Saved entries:
——
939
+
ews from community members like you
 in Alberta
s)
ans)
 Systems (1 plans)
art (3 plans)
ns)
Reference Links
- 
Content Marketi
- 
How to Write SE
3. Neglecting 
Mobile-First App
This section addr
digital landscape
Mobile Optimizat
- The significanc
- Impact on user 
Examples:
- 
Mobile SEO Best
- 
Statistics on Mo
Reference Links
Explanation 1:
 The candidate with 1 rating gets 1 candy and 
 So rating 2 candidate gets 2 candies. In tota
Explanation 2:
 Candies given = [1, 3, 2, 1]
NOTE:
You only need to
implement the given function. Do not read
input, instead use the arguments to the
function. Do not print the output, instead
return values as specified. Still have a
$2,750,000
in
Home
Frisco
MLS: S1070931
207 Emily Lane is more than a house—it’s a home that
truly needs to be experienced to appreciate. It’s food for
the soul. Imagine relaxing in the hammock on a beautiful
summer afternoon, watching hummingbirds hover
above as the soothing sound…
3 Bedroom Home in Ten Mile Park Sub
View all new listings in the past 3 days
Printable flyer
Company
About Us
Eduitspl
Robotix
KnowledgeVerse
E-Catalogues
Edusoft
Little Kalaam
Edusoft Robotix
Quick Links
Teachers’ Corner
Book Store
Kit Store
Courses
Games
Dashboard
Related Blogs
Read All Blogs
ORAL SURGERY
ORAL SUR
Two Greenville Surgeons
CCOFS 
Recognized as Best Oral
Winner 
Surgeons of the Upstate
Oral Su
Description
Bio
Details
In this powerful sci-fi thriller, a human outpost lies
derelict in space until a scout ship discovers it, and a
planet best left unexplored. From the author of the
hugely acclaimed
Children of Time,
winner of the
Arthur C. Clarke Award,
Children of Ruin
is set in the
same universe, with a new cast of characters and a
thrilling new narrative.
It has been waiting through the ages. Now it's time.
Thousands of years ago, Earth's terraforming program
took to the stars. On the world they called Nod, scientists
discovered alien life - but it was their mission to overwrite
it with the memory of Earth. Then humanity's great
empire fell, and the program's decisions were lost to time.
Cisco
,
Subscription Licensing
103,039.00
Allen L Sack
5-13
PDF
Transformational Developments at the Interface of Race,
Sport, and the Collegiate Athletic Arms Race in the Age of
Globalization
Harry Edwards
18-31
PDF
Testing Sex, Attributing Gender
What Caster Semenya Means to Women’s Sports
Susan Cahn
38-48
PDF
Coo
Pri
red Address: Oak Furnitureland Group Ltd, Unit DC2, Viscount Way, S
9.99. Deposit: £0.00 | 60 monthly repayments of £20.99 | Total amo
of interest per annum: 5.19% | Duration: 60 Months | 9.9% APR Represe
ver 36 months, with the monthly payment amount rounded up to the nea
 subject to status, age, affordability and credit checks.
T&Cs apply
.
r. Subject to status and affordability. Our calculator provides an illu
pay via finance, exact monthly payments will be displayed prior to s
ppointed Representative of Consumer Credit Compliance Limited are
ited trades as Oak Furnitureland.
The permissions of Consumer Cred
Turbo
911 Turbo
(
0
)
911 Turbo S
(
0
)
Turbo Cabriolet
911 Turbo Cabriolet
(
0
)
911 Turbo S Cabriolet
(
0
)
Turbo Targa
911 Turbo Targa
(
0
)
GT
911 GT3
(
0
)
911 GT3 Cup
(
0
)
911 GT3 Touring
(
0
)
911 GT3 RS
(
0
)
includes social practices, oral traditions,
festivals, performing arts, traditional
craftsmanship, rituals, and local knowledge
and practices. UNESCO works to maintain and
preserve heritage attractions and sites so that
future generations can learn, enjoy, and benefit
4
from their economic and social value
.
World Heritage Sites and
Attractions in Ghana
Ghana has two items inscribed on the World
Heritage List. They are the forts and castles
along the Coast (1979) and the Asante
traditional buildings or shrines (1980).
——
*What is required*:
Show all lines from the records above where the word "Consumer" occurs.

*Output of the task*:
ppointed Representative of Consumer Credit Compliance Limited are
The permissions of Consumer Cred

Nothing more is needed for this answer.